Data listing
## START
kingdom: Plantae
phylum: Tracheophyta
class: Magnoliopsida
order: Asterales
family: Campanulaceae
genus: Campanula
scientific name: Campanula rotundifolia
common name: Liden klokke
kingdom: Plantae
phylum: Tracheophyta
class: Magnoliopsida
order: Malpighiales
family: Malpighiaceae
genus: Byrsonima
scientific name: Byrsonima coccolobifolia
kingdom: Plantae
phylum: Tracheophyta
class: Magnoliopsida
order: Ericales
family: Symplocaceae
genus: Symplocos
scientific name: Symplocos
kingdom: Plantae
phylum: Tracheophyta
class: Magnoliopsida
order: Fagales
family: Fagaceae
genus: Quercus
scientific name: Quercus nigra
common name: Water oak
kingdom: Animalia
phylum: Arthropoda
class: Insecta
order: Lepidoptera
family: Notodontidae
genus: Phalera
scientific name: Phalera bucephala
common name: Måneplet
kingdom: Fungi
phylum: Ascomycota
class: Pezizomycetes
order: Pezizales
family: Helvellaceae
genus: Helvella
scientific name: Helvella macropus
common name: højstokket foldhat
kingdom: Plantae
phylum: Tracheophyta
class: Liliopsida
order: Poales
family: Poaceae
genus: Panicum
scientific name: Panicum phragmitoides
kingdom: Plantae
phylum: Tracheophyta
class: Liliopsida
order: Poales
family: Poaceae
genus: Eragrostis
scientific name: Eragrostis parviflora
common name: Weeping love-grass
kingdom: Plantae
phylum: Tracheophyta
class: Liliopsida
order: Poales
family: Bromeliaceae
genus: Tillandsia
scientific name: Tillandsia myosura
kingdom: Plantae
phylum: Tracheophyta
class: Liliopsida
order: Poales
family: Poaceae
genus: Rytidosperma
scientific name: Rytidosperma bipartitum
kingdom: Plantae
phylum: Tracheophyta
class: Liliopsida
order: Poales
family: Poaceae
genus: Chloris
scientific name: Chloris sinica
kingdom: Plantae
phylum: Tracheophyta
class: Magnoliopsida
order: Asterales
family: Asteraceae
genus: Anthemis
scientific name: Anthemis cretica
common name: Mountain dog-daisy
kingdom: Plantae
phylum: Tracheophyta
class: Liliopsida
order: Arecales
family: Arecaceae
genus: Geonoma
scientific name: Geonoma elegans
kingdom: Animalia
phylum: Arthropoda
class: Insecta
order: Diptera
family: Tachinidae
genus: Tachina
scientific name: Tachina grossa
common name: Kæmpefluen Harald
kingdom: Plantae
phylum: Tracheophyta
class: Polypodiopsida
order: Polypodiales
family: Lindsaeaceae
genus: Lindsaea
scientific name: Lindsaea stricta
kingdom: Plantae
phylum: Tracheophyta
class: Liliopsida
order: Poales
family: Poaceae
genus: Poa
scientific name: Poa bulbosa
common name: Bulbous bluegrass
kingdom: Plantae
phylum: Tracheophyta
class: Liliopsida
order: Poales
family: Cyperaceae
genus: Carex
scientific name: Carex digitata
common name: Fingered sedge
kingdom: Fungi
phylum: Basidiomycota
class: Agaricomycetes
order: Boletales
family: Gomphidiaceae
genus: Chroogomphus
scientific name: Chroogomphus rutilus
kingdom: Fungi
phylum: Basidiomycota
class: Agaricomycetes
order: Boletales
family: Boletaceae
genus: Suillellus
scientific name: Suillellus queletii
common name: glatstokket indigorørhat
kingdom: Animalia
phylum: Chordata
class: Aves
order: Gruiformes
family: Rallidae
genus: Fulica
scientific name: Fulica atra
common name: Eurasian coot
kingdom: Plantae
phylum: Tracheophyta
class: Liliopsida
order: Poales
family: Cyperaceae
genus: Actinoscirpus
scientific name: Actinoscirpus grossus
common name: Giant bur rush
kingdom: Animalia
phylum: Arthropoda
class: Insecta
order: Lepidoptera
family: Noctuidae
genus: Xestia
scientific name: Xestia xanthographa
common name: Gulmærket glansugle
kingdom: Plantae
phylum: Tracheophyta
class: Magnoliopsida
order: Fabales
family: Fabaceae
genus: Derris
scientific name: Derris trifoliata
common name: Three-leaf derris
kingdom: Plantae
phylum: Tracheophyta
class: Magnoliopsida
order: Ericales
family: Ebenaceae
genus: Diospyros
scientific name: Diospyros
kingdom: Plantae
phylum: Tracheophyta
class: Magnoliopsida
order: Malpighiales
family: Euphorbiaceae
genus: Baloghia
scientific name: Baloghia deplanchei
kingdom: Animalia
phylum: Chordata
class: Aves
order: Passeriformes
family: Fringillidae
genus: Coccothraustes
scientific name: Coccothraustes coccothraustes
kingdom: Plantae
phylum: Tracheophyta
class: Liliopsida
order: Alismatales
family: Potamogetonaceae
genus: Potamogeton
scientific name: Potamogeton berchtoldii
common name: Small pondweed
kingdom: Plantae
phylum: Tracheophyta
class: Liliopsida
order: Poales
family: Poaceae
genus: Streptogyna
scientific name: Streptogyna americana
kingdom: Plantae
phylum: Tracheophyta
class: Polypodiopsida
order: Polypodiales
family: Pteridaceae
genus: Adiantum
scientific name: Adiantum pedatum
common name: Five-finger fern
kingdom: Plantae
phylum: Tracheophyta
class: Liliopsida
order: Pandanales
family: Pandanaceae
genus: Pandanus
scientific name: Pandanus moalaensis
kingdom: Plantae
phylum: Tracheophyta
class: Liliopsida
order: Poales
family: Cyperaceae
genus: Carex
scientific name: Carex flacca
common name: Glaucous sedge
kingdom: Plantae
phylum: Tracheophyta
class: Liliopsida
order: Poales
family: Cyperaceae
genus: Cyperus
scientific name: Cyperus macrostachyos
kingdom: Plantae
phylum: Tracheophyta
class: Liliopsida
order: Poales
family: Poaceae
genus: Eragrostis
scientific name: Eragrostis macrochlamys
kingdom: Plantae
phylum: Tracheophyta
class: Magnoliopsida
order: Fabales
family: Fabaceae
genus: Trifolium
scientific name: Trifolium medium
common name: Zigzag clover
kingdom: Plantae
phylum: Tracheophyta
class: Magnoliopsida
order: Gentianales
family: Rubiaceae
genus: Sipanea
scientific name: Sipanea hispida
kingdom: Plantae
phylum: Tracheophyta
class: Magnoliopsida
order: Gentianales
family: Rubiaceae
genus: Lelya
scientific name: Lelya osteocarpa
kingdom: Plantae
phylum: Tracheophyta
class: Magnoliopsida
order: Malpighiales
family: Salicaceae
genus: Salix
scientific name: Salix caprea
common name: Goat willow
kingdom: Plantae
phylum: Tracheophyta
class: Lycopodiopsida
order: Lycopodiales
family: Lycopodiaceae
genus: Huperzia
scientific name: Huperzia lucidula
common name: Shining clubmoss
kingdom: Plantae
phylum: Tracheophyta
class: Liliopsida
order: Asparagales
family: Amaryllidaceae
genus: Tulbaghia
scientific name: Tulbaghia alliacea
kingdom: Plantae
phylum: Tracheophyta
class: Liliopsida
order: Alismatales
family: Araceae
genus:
## END
Lay out every line of the material as a numbered list, leaving out any blank lines.

1. kingdom: Plantae
2. phylum: Tracheophyta
3. class: Magnoliopsida
4. order: Asterales
5. family: Campanulaceae
6. genus: Campanula
7. scientific name: Campanula rotundifolia
8. common name: Liden klokke
9. kingdom: Plantae
10. phylum: Tracheophyta
11. class: Magnoliopsida
12. order: Malpighiales
13. family: Malpighiaceae
14. genus: Byrsonima
15. scientific name: Byrsonima coccolobifolia
16. kingdom: Plantae
17. phylum: Tracheophyta
18. class: Magnoliopsida
19. order: Ericales
20. family: Symplocaceae
21. genus: Symplocos
22. scientific name: Symplocos
23. kingdom: Plantae
24. phylum: Tracheophyta
25. class: Magnoliopsida
26. order: Fagales
27. family: Fagaceae
28. genus: Quercus
29. scientific name: Quercus nigra
30. common name: Water oak
31. kingdom: Animalia
32. phylum: Arthropoda
33. class: Insecta
34. order: Lepidoptera
35. family: Notodontidae
36. genus: Phalera
37. scientific name: Phalera bucephala
38. common name: Måneplet
39. kingdom: Fungi
40. phylum: Ascomycota
41. class: Pezizomycetes
42. order: Pezizales
43. family: Helvellaceae
44. genus: Helvella
45. scientific name: Helvella macropus
46. common name: højstokket foldhat
47. kingdom: Plantae
48. phylum: Tracheophyta
49. class: Liliopsida
50. order: Poales
51. family: Poaceae
52. genus: Panicum
53. scientific name: Panicum phragmitoides
54. kingdom: Plantae
55. phylum: Tracheophyta
56. class: Liliopsida
57. order: Poales
58. family: Poaceae
59. genus: Eragrostis
60. scientific name: Eragrostis parviflora
61. common name: Weeping love-grass
62. kingdom: Plantae
63. phylum: Tracheophyta
64. class: Liliopsida
65. order: Poales
66. family: Bromeliaceae
67. genus: Tillandsia
68. scientific name: Tillandsia myosura
69. kingdom: Plantae
70. phylum: Tracheophyta
71. class: Liliopsida
72. order: Poales
73. family: Poaceae
74. genus: Rytidosperma
75. scientific name: Rytidosperma bipartitum
76. kingdom: Plantae
77. phylum: Tracheophyta
78. class: Liliopsida
79. order: Poales
80. family: Poaceae
81. genus: Chloris
82. scientific name: Chloris sinica
83. kingdom: Plantae
84. phylum: Tracheophyta
85. class: Magnoliopsida
86. order: Asterales
87. family: Asteraceae
88. genus: Anthemis
89. scientific name: Anthemis cretica
90. common name: Mountain dog-daisy
91. kingdom: Plantae
92. phylum: Tracheophyta
93. class: Liliopsida
94. order: Arecales
95. family: Arecaceae
96. genus: Geonoma
97. scientific name: Geonoma elegans
98. kingdom: Animalia
99. phylum: Arthropoda
100. class: Insecta
101. order: Diptera
102. family: Tachinidae
103. genus: Tachina
104. scientific name: Tachina grossa
105. common name: Kæmpefluen Harald
106. kingdom: Plantae
107. phylum: Tracheophyta
108. class: Polypodiopsida
109. order: Polypodiales
110. family: Lindsaeaceae
111. genus: Lindsaea
112. scientific name: Lindsaea stricta
113. kingdom: Plantae
114. phylum: Tracheophyta
115. class: Liliopsida
116. order: Poales
117. family: Poaceae
118. genus: Poa
119. scientific name: Poa bulbosa
120. common name: Bulbous bluegrass
121. kingdom: Plantae
122. phylum: Tracheophyta
123. class: Liliopsida
124. order: Poales
125. family: Cyperaceae
126. genus: Carex
127. scientific name: Carex digitata
128. common name: Fingered sedge
129. kingdom: Fungi
130. phylum: Basidiomycota
131. class: Agaricomycetes
132. order: Boletales
133. family: Gomphidiaceae
134. genus: Chroogomphus
135. scientific name: Chroogomphus rutilus
136. kingdom: Fungi
137. phylum: Basidiomycota
138. class: Agaricomycetes
139. order: Boletales
140. family: Boletaceae
141. genus: Suillellus
142. scientific name: Suillellus queletii
143. common name: glatstokket indigorørhat
144. kingdom: Animalia
145. phylum: Chordata
146. class: Aves
147. order: Gruiformes
148. family: Rallidae
149. genus: Fulica
150. scientific name: Fulica atra
151. common name: Eurasian coot
152. kingdom: Plantae
153. phylum: Tracheophyta
154. class: Liliopsida
155. order: Poales
156. family: Cyperaceae
157. genus: Actinoscirpus
158. scientific name: Actinoscirpus grossus
159. common name: Giant bur rush
160. kingdom: Animalia
161. phylum: Arthropoda
162. class: Insecta
163. order: Lepidoptera
164. family: Noctuidae
165. genus: Xestia
166. scientific name: Xestia xanthographa
167. common name: Gulmærket glansugle
168. kingdom: Plantae
169. phylum: Tracheophyta
170. class: Magnoliopsida
171. order: Fabales
172. family: Fabaceae
173. genus: Derris
174. scientific name: Derris trifoliata
175. common name: Three-leaf derris
176. kingdom: Plantae
177. phylum: Tracheophyta
178. class: Magnoliopsida
179. order: Ericales
180. family: Ebenaceae
181. genus: Diospyros
182. scientific name: Diospyros
183. kingdom: Plantae
184. phylum: Tracheophyta
185. class: Magnoliopsida
186. order: Malpighiales
187. family: Euphorbiaceae
188. genus: Baloghia
189. scientific name: Baloghia deplanchei
190. kingdom: Animalia
191. phylum: Chordata
192. class: Aves
193. order: Passeriformes
194. family: Fringillidae
195. genus: Coccothraustes
196. scientific name: Coccothraustes coccothraustes
197. kingdom: Plantae
198. phylum: Tracheophyta
199. class: Liliopsida
200. order: Alismatales
201. family: Potamogetonaceae
202. genus: Potamogeton
203. scientific name: Potamogeton berchtoldii
204. common name: Small pondweed
205. kingdom: Plantae
206. phylum: Tracheophyta
207. class: Liliopsida
208. order: Poales
209. family: Poaceae
210. genus: Streptogyna
211. scientific name: Streptogyna americana
212. kingdom: Plantae
213. phylum: Tracheophyta
214. class: Polypodiopsida
215. order: Polypodiales
216. family: Pteridaceae
217. genus: Adiantum
218. scientific name: Adiantum pedatum
219. common name: Five-finger fern
220. kingdom: Plantae
221. phylum: Tracheophyta
222. class: Liliopsida
223. order: Pandanales
224. family: Pandanaceae
225. genus: Pandanus
226. scientific name: Pandanus moalaensis
227. kingdom: Plantae
228. phylum: Tracheophyta
229. class: Liliopsida
230. order: Poales
231. family: Cyperaceae
232. genus: Carex
233. scientific name: Carex flacca
234. common name: Glaucous sedge
235. kingdom: Plantae
236. phylum: Tracheophyta
237. class: Liliopsida
238. order: Poales
239. family: Cyperaceae
240. genus: Cyperus
241. scientific name: Cyperus macrostachyos
242. kingdom: Plantae
243. phylum: Tracheophyta
244. class: Liliopsida
245. order: Poales
246. family: Poaceae
247. genus: Eragrostis
248. scientific name: Eragrostis macrochlamys
249. kingdom: Plantae
250. phylum: Tracheophyta
251. class: Magnoliopsida
252. order: Fabales
253. family: Fabaceae
254. genus: Trifolium
255. scientific name: Trifolium medium
256. common name: Zigzag clover
257. kingdom: Plantae
258. phylum: Tracheophyta
259. class: Magnoliopsida
260. order: Gentianales
261. family: Rubiaceae
262. genus: Sipanea
263. scientific name: Sipanea hispida
264. kingdom: Plantae
265. phylum: Tracheophyta
266. class: Magnoliopsida
267. order: Gentianales
268. family: Rubiaceae
269. genus: Lelya
270. scientific name: Lelya osteocarpa
271. kingdom: Plantae
272. phylum: Tracheophyta
273. class: Magnoliopsida
274. order: Malpighiales
275. family: Salicaceae
276. genus: Salix
277. scientific name: Salix caprea
278. common name: Goat willow
279. kingdom: Plantae
280. phylum: Tracheophyta
281. class: Lycopodiopsida
282. order: Lycopodiales
283. family: Lycopodiaceae
284. genus: Huperzia
285. scientific name: Huperzia lucidula
286. common name: Shining clubmoss
287. kingdom: Plantae
288. phylum: Tracheophyta
289. class: Liliopsida
290. order: Asparagales
291. family: Amaryllidaceae
292. genus: Tulbaghia
293. scientific name: Tulbaghia alliacea
294. kingdom: Plantae
295. phylum: Tracheophyta
296. class: Liliopsida
297. order: Alismatales
298. family: Araceae
299. genus:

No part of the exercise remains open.